(Saved data entries)
********************

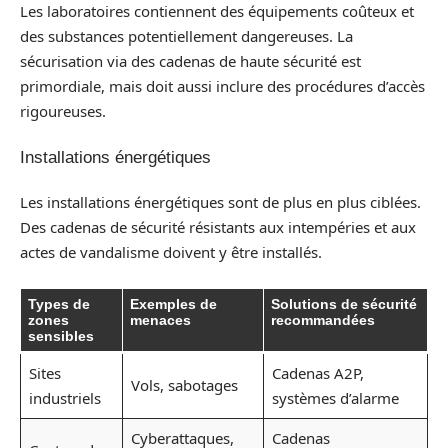
Les laboratoires contiennent des équipements coûteux et
des substances potentiellement dangereuses. La
sécurisation via des cadenas de haute sécurité est
primordiale, mais doit aussi inclure des procédures d’accès
rigoureuses.
Installations énergétiques
Les installations énergétiques sont de plus en plus ciblées.
Des cadenas de sécurité résistants aux intempéries et aux
actes de vandalisme doivent y être installés.
Types de
Exemples de
Solutions de sécurité
zones
menaces
recommandées
sensibles
Sites
Cadenas A2P,
Vols, sabotages
industriels
systèmes d’alarme
Cyberattaques,
Cadenas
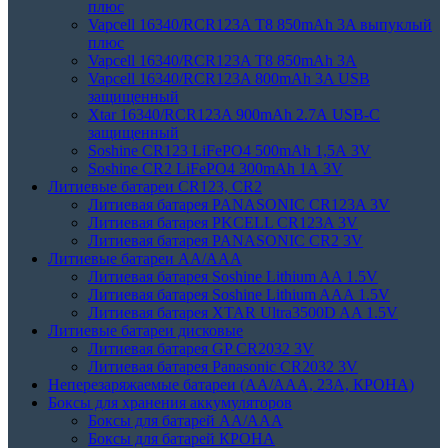
плюс
Vapcell 16340/RCR123A T8 850mAh 3A выпуклый
плюс
Vapcell 16340/RCR123A T8 850mAh 3A
Vapcell 16340/RCR123A 800mAh 3A USB
защищенный
Xtar 16340/RCR123A 900mAh 2.7А USB-C
защищенный
Soshine CR123 LiFePO4 500mAh 1,5А 3V
Soshine CR2 LiFePO4 300mAh 1А 3V
Литиевые батареи CR123, CR2
Литиевая батарея PANASONIC CR123A 3V
Литиевая батарея PKCELL CR123A 3V
Литиевая батарея PANASONIC CR2 3V
Литиевые батареи АА/ААА
Литиевая батарея Soshine Lithium AA 1.5V
Литиевая батарея Soshine Lithium AAA 1.5V
Литиевая батарея XTAR Ultra3500D AA 1.5V
Литиевые батареи дисковые
Литиевая батарея GP CR2032 3V
Литиевая батарея Panasonic CR2032 3V
Неперезаряжаемые батареи (АА/ААА, 23A, КРОНА)
Боксы для хранения аккумуляторов
Боксы для батарей АА/ААА
Боксы для батарей КРОНА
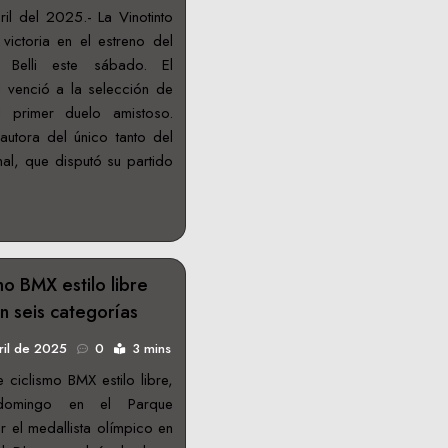
l del 2025.- La Vinotinto
ictoria en el estreno del
 Belli este sábado. El
 venció a la selección de
 primer duelo amistoso.
autora del único tanto del
al, que disputó su partido
mo BMX estilo libre
n seis categorías
ril de 2025
0
3 mins
 ciclismo BMX estilo libre,
 domingo en el Parque
 el medallista olímpico en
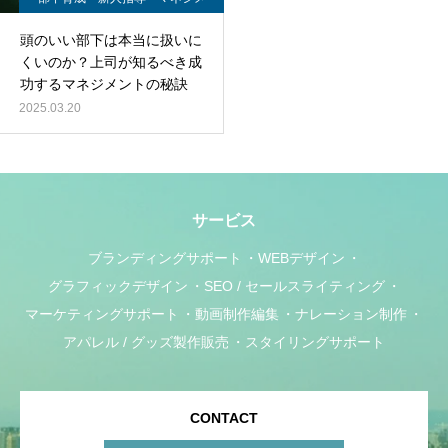
ントの悩み
頭のいい部下は本当に扱いに
くいのか？上司が知るべき成
功するマネジメントの秘訣
2025.03.20
サービス
ブランディングサポート
WEBデザイン
グラフィックデザイン
SEO / セールスライティング
マーケティングサポート
動画制作編集
ナレーション制作
アパレル / グッズ製作販売
スタイリングサポート
CONTACT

********************

PROMPT »
Working from the data above, repeat exactly, and only, the lines that begin at the line containing "Литиевые батареи дисковые" and stop after the line containing "アパレル / グッズ製作販売"; pictures are not copied.

OUTPUT FOR THIS EXERCISE »
Литиевые батареи дисковые
Литиевая батарея GP CR2032 3V
Литиевая батарея Panasonic CR2032 3V
Неперезаряжаемые батареи (АА/ААА, 23A, КРОНА)
Боксы для хранения аккумуляторов
Боксы для батарей АА/ААА
Боксы для батарей КРОНА
l del 2025.- La Vinotinto
ictoria en el estreno del
 Belli este sábado. El
 venció a la selección de
 primer duelo amistoso.
autora del único tanto del
al, que disputó su partido
mo BMX estilo libre
n seis categorías
ril de 2025
0
3 mins
 ciclismo BMX estilo libre,
 domingo en el Parque
 el medallista olímpico en
ントの悩み
頭のいい部下は本当に扱いに
くいのか？上司が知るべき成
功するマネジメントの秘訣
2025.03.20
サービス
ブランディングサポート
WEBデザイン
グラフィックデザイン
SEO / セールスライティング
マーケティングサポート
動画制作編集
ナレーション制作
アパレル / グッズ製作販売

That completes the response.